EXERCISE DATA →
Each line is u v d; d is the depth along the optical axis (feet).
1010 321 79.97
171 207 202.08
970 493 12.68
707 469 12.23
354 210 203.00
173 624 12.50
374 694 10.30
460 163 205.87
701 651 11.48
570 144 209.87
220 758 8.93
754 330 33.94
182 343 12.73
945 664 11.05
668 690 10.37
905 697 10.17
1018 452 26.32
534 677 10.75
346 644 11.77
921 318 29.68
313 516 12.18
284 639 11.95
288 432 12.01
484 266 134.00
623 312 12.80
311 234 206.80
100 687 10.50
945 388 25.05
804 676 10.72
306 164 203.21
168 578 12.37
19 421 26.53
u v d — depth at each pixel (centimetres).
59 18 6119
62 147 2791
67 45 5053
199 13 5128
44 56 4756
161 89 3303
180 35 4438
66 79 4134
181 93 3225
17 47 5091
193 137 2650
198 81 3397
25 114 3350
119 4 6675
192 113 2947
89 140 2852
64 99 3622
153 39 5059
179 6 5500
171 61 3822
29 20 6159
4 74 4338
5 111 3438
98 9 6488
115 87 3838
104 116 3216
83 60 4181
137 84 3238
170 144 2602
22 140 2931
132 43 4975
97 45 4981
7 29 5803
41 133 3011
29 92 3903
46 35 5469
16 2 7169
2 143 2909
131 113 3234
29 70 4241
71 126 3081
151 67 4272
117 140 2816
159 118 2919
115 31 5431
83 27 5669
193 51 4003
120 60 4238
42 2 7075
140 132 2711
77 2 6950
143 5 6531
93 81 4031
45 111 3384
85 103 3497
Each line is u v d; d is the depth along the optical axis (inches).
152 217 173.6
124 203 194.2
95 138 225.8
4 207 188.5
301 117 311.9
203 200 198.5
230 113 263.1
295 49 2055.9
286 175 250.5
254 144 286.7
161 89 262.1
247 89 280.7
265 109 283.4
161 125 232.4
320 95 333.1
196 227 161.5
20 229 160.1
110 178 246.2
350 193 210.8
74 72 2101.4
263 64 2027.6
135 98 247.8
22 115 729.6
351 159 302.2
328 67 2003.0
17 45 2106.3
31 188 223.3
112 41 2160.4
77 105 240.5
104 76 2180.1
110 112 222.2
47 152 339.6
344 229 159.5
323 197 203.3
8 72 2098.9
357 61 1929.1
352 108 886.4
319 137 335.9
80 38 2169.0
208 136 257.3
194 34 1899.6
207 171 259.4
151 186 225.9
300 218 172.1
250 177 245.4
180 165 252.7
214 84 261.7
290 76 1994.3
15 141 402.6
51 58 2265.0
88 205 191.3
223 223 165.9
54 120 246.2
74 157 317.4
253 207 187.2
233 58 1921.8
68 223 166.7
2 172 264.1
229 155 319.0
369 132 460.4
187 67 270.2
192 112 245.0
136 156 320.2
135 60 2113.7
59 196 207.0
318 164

YOUR ASSIGNMENT → Start at the first line of the data above. Stop after the line containing "168 578 12.37", reproducing each line exactly and adding nothing.

REPLY →
Each line is u v d; d is the depth along the optical axis (feet).
1010 321 79.97
171 207 202.08
970 493 12.68
707 469 12.23
354 210 203.00
173 624 12.50
374 694 10.30
460 163 205.87
701 651 11.48
570 144 209.87
220 758 8.93
754 330 33.94
182 343 12.73
945 664 11.05
668 690 10.37
905 697 10.17
1018 452 26.32
534 677 10.75
346 644 11.77
921 318 29.68
313 516 12.18
284 639 11.95
288 432 12.01
484 266 134.00
623 312 12.80
311 234 206.80
100 687 10.50
945 388 25.05
804 676 10.72
306 164 203.21
168 578 12.37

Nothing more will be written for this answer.